Other key points of data to note are:

  • Business confidence in December increased from November but still remained negative, going from -4 to -1.
  • MoM retail sales surprised with a decline 3.9% in December, likely due to Christmas spending brought forward to November black Friday sales. The result also flies in the face of trading updates from Myer, Super Retail Group, and JB Hi-Fi who all posted very strong increases in sales over the Christmas period.
  • Building permits surged to 16,556 in December from 13,977 in November. The figures are still well below the highs of 2021 but a positive trend is forming.

The Case for Cutting Rates
There isn’t one and nobody in the market is expecting that to be a likely scenario.

The Case for Holding Rates
The arguments for holding rates aren’t strong and again most economists don’t believe this is a high probability scenario. However, one area of keen interest from the RBA will be housing prices which continue to fall at record rates. According to data from CoreLogic, their Home Value Index (HVI) has declined 8.9% from its peak in April 2022 right when interest rates started to increase. Given the “wealth effect” that is derived from Australians being extremely wealthy due to their housing assets, the RBA may give pause in order to provide a reprieve on this sector. 

National Homes Values Historic periods of decline

Source: CoreLogic

The Case for Raising Rates

By a country mile the most likely outcome but the divergence is on by the quantum. Those arguing for a 15 bps rise point to the negative housing data and the impending mortgage cliff of fixed-rate mortgages due to reprice by July. Last year the RBA commissioned a study to gain insight into the level of mortgage stress at various interest levels. It found that at 3.6%, more than half of homeowners would see a 20% decline in the cash they have available after paying their mortgage costs. A 15 bps increase would take rates to 3.25% and leave very few bullets in the chamber for the RBA.

The most likely outcome is a 25 bps hike due simply to the fact that the RBA doesn’t like to surprise the market too much. The data outlined above also supports this move. For the past three meetings the RBA has raised by 25 bps and while there are early signs that the rapid increase in rates is having the desired effect, the fact remains that inflation continues to increase which is why they will have no choice but to raise. I would say 50 bps isn’t off the table but unlikely given the arguments for a 15 bps hike or pausing. It would have a higher probability of a 15 bps hike in my opinion.

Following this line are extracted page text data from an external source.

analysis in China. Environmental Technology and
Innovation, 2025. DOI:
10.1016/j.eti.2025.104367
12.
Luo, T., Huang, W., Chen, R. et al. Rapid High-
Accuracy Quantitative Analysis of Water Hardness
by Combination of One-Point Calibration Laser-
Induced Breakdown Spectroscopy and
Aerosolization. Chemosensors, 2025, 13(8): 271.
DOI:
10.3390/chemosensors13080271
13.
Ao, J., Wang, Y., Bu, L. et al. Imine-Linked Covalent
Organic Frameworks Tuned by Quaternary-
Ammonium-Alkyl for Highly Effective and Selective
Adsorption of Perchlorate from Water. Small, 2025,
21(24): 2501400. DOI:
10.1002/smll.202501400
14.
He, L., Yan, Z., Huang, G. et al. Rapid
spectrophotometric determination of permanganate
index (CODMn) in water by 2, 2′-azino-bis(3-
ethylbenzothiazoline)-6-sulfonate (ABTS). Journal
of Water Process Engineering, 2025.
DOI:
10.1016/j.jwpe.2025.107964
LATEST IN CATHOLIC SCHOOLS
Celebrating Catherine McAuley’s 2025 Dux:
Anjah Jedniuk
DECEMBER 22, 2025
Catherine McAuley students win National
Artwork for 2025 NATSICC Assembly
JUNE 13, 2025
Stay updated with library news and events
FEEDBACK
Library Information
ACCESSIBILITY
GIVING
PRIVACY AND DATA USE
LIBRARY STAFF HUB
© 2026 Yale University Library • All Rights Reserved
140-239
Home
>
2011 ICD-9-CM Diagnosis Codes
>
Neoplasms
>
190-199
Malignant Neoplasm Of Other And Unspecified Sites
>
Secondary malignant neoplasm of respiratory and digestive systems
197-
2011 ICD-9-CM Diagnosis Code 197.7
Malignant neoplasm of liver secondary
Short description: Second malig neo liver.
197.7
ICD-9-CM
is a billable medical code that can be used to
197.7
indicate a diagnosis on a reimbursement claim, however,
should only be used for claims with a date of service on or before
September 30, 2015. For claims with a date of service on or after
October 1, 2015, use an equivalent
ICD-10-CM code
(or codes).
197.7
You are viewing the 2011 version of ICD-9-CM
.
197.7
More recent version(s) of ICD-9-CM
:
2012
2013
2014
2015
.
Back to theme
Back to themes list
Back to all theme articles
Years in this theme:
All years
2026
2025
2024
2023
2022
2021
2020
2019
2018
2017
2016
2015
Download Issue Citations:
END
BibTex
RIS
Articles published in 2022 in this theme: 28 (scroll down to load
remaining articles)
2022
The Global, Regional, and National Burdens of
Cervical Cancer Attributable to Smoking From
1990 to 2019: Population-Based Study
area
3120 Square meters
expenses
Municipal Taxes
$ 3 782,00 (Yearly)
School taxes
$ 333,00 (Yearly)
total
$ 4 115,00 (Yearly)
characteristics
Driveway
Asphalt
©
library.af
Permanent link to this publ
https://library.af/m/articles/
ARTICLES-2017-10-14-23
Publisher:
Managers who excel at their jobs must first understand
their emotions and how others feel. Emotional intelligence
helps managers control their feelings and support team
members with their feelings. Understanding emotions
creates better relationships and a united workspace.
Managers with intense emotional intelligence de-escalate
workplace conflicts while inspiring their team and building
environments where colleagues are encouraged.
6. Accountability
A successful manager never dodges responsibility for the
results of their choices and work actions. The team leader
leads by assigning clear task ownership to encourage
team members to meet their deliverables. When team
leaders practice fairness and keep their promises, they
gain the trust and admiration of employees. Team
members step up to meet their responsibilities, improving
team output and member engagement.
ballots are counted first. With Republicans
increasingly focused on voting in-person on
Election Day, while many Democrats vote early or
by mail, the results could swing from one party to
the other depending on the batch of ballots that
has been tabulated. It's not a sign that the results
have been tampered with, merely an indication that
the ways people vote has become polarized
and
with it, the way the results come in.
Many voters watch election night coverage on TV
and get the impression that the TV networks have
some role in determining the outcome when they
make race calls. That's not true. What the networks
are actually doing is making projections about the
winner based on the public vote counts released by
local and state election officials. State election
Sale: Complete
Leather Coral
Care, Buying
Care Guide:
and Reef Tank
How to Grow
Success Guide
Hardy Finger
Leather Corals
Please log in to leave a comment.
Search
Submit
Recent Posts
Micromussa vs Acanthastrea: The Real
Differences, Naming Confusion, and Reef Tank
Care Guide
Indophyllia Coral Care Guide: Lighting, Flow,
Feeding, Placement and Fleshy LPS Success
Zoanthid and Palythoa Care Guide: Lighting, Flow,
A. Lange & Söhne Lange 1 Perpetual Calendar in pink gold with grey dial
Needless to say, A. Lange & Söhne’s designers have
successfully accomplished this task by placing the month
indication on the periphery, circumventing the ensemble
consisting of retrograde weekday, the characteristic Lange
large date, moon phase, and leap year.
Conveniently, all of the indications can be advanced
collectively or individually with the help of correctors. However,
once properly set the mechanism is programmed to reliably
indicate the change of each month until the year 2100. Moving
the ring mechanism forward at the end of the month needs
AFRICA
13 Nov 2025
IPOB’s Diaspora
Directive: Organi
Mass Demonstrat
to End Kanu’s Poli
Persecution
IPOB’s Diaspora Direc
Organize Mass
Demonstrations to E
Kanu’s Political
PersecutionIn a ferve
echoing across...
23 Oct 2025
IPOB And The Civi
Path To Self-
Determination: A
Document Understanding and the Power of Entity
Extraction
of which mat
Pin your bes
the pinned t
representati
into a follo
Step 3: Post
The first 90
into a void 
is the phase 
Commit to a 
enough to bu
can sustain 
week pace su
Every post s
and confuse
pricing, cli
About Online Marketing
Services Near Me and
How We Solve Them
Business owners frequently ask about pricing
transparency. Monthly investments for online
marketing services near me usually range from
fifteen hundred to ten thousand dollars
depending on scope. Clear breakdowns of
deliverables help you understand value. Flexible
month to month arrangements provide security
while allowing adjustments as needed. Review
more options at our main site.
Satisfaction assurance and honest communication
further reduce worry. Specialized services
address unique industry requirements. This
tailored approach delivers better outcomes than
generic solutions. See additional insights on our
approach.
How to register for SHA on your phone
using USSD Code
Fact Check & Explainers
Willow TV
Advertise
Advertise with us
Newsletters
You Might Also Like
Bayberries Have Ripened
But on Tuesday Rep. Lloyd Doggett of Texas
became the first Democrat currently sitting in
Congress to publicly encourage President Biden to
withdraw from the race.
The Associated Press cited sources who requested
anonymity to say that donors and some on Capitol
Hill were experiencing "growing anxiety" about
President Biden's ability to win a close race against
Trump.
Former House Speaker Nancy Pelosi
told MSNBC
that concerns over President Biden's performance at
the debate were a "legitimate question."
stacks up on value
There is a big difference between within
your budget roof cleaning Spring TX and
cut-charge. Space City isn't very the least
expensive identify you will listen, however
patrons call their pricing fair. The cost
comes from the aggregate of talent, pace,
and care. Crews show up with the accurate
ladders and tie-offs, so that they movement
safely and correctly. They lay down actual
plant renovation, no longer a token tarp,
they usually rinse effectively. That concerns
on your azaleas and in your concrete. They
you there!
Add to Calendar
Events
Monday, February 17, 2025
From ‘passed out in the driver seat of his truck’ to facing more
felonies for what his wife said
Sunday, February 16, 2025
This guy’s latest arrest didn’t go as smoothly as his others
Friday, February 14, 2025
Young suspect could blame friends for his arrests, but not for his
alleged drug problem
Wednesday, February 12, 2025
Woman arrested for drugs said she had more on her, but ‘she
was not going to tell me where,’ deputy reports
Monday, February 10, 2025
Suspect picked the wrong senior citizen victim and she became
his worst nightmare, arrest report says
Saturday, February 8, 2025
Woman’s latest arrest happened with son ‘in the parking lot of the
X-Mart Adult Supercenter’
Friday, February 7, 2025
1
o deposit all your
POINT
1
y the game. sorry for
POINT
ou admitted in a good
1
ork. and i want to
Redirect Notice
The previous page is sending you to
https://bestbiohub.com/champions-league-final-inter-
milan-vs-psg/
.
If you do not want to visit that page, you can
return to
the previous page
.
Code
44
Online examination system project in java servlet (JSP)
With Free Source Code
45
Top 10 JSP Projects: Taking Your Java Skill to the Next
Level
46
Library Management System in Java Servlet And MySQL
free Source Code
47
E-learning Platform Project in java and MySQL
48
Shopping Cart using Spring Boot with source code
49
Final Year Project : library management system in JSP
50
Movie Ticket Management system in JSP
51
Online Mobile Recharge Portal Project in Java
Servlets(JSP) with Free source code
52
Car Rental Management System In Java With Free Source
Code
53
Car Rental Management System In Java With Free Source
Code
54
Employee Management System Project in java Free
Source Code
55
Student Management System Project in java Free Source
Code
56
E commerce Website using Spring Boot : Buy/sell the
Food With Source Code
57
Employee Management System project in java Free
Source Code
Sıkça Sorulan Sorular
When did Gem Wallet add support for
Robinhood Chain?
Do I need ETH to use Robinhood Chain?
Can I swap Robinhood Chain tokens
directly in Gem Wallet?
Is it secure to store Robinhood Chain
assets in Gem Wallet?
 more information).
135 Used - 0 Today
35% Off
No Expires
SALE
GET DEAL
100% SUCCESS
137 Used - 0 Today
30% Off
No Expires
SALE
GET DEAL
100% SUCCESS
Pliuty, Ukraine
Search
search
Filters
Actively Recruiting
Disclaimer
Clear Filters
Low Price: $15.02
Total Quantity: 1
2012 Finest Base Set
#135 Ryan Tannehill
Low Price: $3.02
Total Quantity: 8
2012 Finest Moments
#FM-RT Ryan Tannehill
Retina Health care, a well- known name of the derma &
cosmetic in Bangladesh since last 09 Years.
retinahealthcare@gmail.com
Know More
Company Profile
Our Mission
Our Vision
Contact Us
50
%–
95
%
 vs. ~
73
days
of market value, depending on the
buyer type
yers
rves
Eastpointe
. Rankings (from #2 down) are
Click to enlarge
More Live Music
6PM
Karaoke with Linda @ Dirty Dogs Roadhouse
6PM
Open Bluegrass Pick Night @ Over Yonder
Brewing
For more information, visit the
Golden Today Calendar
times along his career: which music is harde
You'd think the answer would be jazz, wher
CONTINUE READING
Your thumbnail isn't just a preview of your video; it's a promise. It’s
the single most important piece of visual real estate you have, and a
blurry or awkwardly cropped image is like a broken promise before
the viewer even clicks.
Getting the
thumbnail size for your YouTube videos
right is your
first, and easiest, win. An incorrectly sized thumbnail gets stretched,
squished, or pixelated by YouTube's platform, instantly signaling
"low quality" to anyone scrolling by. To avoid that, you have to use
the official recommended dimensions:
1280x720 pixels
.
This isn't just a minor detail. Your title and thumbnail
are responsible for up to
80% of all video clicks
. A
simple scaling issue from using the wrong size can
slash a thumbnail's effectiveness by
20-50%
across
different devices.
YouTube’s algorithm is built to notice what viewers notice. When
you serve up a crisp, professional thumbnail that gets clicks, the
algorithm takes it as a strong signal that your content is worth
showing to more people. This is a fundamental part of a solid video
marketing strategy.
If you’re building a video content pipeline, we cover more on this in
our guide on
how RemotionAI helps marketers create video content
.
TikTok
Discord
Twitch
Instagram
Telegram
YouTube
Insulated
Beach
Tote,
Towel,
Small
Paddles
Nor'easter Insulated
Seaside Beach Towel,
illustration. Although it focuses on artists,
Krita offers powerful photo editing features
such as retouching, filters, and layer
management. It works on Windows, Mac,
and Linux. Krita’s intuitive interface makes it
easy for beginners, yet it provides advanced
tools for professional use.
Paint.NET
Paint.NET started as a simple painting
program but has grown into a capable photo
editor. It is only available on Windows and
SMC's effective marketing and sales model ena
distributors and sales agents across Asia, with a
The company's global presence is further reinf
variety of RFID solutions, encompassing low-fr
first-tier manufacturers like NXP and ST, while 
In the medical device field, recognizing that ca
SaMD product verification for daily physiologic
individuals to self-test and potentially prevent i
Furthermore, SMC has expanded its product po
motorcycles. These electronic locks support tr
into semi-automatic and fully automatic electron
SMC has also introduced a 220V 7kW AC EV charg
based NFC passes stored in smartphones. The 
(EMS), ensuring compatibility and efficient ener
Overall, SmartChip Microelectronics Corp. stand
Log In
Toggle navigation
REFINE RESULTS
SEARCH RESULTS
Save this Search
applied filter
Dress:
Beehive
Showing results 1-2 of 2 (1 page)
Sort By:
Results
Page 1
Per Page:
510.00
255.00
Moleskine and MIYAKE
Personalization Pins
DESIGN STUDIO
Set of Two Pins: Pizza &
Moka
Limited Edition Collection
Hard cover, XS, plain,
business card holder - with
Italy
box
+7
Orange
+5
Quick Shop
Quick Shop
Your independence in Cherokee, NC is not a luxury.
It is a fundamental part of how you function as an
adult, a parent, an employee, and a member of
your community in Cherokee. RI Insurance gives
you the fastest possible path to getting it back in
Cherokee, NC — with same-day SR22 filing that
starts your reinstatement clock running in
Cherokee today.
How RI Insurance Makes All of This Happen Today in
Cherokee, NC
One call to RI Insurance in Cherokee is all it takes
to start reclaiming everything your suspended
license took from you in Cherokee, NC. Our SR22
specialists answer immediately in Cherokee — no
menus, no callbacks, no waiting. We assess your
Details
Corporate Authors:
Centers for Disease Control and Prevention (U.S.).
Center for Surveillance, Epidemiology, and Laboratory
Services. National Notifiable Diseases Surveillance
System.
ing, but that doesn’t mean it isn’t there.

New Zealand Inflation Rate

New Zealand Inflation Rate

Source: Trading Economics

New Zealand continues to be a good barometer for the RBA. They raised 75 bps in their last meeting, November 2022, to 4.25% before taking a two month vacation. While their housing market is also under pressure from high rates and overleveraged homeowners, the most recent inflation data shows that they will need to raise further, albeit at a slower rate in order to truly get inflation under control. The most recent data shows Q4 inflation decreasing from 2.2% in Q3 to 1.4%. However, the 12 month rate held steady at 7.2% and the current annualised rate is 5.6%, suggesting that they still have a way to go to tame the inflation monster. The same can be said for the RBA which is why the discussion for pausing rates is a bit premature at this stage.